Oct. 21 (Bloomberg) -- The Australian and New Zealand dollars are set for the biggest weekly declines against the yen in a month on concern European leaders will struggle to resolve the region’s debt crisis.
The South Pacific currencies are poised to drop against the dollar this week after commodities prices fell, sapping demand for riskier assets. Demand for the so-called Aussie was supported after a report showed Australia’s export prices gained in the third quarter.
“It is all about Europe, nothing else matters,” said Kurt Magnus, executive director of currency sales in Sydney at Nomura Holdings Inc., Japan’s biggest brokerage. “The market might be slightly short risk, short Aussie and short euro going into the weekend. The market is ready to be disappointed.”

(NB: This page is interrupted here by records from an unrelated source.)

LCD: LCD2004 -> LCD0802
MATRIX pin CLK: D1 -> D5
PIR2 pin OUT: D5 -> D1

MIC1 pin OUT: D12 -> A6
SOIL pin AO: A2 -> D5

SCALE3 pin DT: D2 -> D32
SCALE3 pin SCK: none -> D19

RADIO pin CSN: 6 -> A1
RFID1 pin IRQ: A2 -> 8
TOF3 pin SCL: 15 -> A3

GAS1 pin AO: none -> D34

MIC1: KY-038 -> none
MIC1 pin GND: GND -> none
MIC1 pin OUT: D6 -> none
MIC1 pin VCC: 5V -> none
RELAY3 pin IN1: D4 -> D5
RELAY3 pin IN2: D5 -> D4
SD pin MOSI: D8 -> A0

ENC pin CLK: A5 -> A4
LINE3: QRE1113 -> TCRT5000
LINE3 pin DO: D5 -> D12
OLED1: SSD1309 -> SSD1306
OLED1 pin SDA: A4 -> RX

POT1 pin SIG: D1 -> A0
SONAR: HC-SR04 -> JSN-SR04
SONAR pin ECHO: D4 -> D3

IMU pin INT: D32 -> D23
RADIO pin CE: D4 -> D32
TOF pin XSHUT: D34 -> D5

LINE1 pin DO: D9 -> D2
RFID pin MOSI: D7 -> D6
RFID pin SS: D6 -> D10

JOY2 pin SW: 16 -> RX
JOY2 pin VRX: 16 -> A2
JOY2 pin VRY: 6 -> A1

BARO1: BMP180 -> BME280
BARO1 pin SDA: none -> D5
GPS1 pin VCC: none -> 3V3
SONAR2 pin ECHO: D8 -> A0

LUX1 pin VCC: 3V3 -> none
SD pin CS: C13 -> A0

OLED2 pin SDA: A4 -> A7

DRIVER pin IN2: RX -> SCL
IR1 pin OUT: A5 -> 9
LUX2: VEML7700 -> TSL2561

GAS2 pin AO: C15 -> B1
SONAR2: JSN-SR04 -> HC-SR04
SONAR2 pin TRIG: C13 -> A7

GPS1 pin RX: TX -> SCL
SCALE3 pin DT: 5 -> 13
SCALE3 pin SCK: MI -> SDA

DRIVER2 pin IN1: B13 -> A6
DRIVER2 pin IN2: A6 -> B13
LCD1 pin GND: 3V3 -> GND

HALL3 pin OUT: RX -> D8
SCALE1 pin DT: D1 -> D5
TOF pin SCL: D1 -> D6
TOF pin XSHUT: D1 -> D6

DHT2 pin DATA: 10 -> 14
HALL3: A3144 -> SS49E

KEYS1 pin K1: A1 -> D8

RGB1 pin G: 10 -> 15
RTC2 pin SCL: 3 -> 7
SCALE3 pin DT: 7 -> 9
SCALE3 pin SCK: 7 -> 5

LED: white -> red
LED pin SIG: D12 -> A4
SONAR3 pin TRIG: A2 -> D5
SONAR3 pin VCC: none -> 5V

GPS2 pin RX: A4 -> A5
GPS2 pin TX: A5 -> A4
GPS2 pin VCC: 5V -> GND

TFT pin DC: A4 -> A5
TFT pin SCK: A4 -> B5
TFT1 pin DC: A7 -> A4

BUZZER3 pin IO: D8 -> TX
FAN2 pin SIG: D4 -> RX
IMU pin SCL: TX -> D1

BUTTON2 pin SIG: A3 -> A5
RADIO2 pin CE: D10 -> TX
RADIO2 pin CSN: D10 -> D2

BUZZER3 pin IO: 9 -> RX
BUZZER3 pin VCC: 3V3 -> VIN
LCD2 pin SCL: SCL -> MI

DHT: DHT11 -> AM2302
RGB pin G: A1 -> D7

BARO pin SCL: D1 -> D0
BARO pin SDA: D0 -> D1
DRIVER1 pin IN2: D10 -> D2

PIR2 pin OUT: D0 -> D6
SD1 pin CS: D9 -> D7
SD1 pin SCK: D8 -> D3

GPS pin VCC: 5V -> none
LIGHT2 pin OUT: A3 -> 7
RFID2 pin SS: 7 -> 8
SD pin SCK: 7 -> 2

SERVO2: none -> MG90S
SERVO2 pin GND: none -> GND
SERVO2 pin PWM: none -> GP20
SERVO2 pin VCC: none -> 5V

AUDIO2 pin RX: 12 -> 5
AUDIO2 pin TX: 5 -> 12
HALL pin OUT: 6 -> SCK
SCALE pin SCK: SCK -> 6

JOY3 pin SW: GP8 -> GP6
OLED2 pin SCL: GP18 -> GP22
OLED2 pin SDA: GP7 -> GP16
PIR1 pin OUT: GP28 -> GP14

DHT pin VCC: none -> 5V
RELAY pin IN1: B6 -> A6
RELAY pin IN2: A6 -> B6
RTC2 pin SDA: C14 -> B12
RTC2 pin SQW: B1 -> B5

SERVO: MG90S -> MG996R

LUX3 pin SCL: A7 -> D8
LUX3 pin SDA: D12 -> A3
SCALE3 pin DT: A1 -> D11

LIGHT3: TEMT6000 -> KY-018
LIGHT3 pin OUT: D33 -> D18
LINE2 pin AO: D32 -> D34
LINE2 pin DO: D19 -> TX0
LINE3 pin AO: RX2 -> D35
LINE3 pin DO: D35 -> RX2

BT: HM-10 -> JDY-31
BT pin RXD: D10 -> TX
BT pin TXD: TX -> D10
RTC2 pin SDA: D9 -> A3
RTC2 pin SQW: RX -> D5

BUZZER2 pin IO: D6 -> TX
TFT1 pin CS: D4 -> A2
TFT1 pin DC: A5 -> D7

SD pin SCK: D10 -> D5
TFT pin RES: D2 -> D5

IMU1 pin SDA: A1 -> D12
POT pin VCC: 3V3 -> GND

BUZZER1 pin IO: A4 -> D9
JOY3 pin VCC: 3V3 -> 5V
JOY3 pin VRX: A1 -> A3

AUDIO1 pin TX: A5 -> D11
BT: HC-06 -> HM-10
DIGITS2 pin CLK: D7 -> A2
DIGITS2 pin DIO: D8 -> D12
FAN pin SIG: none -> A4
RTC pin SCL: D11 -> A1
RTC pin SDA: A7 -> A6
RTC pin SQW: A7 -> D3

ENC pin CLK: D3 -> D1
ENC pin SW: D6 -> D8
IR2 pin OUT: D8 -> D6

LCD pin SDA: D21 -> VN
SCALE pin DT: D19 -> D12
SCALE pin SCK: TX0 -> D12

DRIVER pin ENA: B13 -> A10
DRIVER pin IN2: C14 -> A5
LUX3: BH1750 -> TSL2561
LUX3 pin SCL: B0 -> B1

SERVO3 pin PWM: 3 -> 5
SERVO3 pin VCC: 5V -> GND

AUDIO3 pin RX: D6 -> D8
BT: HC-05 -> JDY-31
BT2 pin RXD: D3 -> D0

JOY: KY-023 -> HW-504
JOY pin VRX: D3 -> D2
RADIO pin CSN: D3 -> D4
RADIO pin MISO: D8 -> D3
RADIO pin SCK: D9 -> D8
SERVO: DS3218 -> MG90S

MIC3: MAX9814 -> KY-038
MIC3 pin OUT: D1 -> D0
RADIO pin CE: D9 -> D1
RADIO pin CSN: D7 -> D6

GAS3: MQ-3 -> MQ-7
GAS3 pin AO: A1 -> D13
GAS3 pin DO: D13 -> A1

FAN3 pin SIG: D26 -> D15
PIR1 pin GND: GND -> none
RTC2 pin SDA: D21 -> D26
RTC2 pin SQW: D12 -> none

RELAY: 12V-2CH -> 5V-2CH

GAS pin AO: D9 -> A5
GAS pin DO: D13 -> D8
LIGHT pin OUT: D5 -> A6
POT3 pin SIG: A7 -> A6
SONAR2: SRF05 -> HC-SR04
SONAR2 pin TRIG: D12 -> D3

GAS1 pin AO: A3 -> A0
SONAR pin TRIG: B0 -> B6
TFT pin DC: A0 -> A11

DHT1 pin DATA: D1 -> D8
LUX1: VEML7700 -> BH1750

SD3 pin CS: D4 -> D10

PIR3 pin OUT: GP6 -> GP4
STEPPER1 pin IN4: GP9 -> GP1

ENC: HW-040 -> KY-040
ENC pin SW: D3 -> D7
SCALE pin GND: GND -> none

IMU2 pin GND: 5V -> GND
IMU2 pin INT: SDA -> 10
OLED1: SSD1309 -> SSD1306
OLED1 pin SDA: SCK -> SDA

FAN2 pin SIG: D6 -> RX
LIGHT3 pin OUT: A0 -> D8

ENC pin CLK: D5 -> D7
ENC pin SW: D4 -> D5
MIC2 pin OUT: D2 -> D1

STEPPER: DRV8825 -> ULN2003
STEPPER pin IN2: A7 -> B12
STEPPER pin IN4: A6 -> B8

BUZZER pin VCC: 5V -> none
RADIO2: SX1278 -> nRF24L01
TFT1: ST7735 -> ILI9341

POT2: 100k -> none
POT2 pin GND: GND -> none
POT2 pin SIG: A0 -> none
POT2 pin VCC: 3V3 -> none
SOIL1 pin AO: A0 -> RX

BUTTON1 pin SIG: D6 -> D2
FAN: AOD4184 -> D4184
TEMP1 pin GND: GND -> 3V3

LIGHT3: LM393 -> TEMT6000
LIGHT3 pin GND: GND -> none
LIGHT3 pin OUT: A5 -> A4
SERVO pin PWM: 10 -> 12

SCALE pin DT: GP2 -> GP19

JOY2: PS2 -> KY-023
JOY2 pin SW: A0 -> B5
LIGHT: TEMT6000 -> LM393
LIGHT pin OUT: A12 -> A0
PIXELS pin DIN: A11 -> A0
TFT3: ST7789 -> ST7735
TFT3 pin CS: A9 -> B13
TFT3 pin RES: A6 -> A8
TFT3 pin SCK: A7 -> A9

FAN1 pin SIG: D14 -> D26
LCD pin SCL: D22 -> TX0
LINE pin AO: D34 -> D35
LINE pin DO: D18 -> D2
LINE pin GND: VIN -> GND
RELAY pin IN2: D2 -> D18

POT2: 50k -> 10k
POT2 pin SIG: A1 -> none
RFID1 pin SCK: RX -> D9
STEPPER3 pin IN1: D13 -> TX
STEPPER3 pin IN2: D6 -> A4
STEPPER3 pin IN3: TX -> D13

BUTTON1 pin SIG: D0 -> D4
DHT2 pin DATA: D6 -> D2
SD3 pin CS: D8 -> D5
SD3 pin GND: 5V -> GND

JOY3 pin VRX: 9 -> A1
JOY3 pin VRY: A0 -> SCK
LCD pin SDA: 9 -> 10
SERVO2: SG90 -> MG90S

The Australian dollar traded at 78.45 yen as of 2:21 p.m. in Sydney from 78.58 yen yesterday in New York. It’s set for a 1.8 percent weekly drop, the most since the week ended Sept. 23. The Aussie was at $1.0216 from $1.0228 yesterday, poised for a 1.2 percent decline this week.
New Zealand’s currency, traded at 60.89 yen from 60.93 yen. It’s on track to fall 2.1 percent this week, the most since the five-day period ended Sept. 23. The so-called kiwi bought 79.25 U.S. cents from 79.30.
The Thomson Reuters/Jefferies CRB Index of raw materials fell 1 percent yesterday, extending the loss for the week to 3 percent. The MSCI Asia Pacific Index was little changed after falling 1.9 percent yesterday.
European Union leaders, who are gridlocked on how to solve the region’s sovereign debt crisis, will hold a second summit on Oct. 26, in addition to a meeting this weekend, in an effort to bridge differences between Germany and France.
German Chancellor Angela Merkel and French President Nicolas Sarkozy agreed to ask euro-area leaders to assess a “comprehensive and ambitious” package of measures to address the debt crisis this weekend in order to agree on the measures by Oct. 26, the German government spokesman Steffen Seibert said via e-mail.
European governments may deploy as much as 940 billion euros ($1.3 trillion) to contain the debt crisis by combining the temporary and planned permanent rescue funds, two people familiar with the discussions said.
The New Zealand dollar fell 1.2 percent in the past week, the worst performer among the 10 developed-nation currencies tracked by Bloomberg Correlation-Weighted Indexes. The Australian dollar is the second worst performer after dropping 0.8 percent over the same period.
The value of Australian exports rose in the three months through September, a government report showed today. The export price index advanced 4 percent from the second quarter, the Bureau of Statistics said in a report in Sydney today. Import prices were unchanged. Economists in a Bloomberg News survey forecast a 3.6 percent gain in exports and a 0.5 percent rise in imports.
“The prospects for the Australian dollar remain robust” over the medium term, Barclays Capital wrote in a report today. “Key supporting factors are likely to be positive interest rate differentials, elevated terms of trade and resilient economic growth in Asia.”
Benchmark interest rates are 4.75 percent in Australia and 2.5 percent in New Zealand, compared with as low as zero in the U.S. and Japan, attracting investors to the South Pacific nations’ higher-yielding assets. The risk in such trades is that currency market moves will erase profits.